Copper’s Growth Trajectory Could Create Electrifying Gains

Given short-term and long-term price implications, the growth trajectory for copper could be electrifying. The industrial metal’s usage in electricity is giving way to its ubiquity.

As the world relies more heavily on electricity to power day-to-day devices, cars, and a swathe of other applications, the need for copper will only intensify. Global investment into alternative energy has already been growing at a fever pitch. At the center of this growth is electricity, which is translating into higher demand for copper.
Metals in Motion graph

“Anywhere we see electricity needing to be transmitted, you’ll find copper,” noted Steven Schoffstall, director of ETF product management at Sprott Asset Management, in an interview with ETFguide.

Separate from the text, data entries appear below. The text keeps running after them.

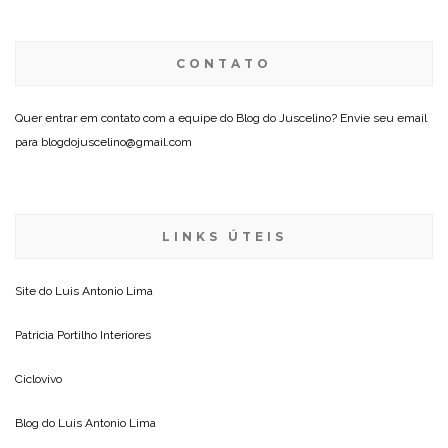
CONTATO
Quer entrar em contato com a equipe do Blog do Juscelino? Envie seu email
para blogdojuscelino@gmail.com
LINKS ÚTEIS
Site do
Luis Antonio Lima
Patricia Portilho Interiores
Ciclovivo
Blog do
Luis Antonio Lima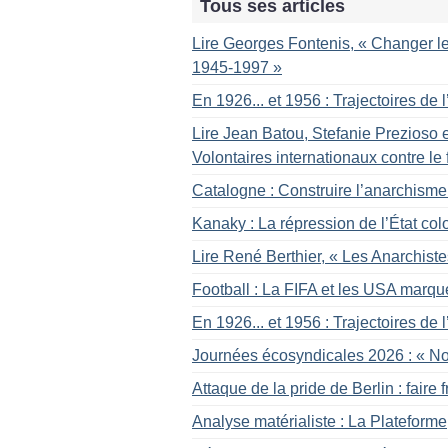
Tous ses articles
Lire Georges Fontenis, «
Changer le
1945-1997
»
En 1926... et 1956 : Trajectoires de
Lire Jean Batou, Stefanie Prezioso e
Volontaires internationaux contre 
Catalogne : Construire l’anarchisme
Kanaky : La répression de l’État col
Lire René Berthier, «
Les Anarchiste
Football : La FIFA et les USA marqu
En 1926... et 1956 : Trajectoires de
Journées écosyndicales 2026 : «
No
Attaque de la pride de Berlin : faire f
Analyse matérialiste : La Plateform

“It’s the second most conductive metal behind silver, but it’s much more cost effective than silver,” Schoffstall added, confirming that’s why “you see copper being more demand in applications than silver.”

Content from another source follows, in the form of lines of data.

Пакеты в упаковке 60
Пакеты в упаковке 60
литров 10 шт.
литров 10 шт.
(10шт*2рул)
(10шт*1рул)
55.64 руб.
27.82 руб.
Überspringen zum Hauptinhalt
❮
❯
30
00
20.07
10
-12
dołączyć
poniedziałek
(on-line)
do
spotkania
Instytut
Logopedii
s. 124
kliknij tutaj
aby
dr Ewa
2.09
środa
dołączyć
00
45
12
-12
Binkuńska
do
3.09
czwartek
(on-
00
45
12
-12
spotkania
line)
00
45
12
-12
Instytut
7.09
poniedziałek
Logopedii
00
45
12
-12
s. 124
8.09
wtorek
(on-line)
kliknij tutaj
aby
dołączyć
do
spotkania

Rising copper prices have translated into a nice recovery for the S&P GSCI Copper Index. It’s recovering from April’s tariff tantrum and could keep climbing if short-term and long-term factors continue working in the metal’s favor.

The Standard & Poor’s Goldman Sachs Commodity Index Copper is a sub-index of the S&P GSCI that serves as a publicly available benchmark for investment performance in the copper commodity market.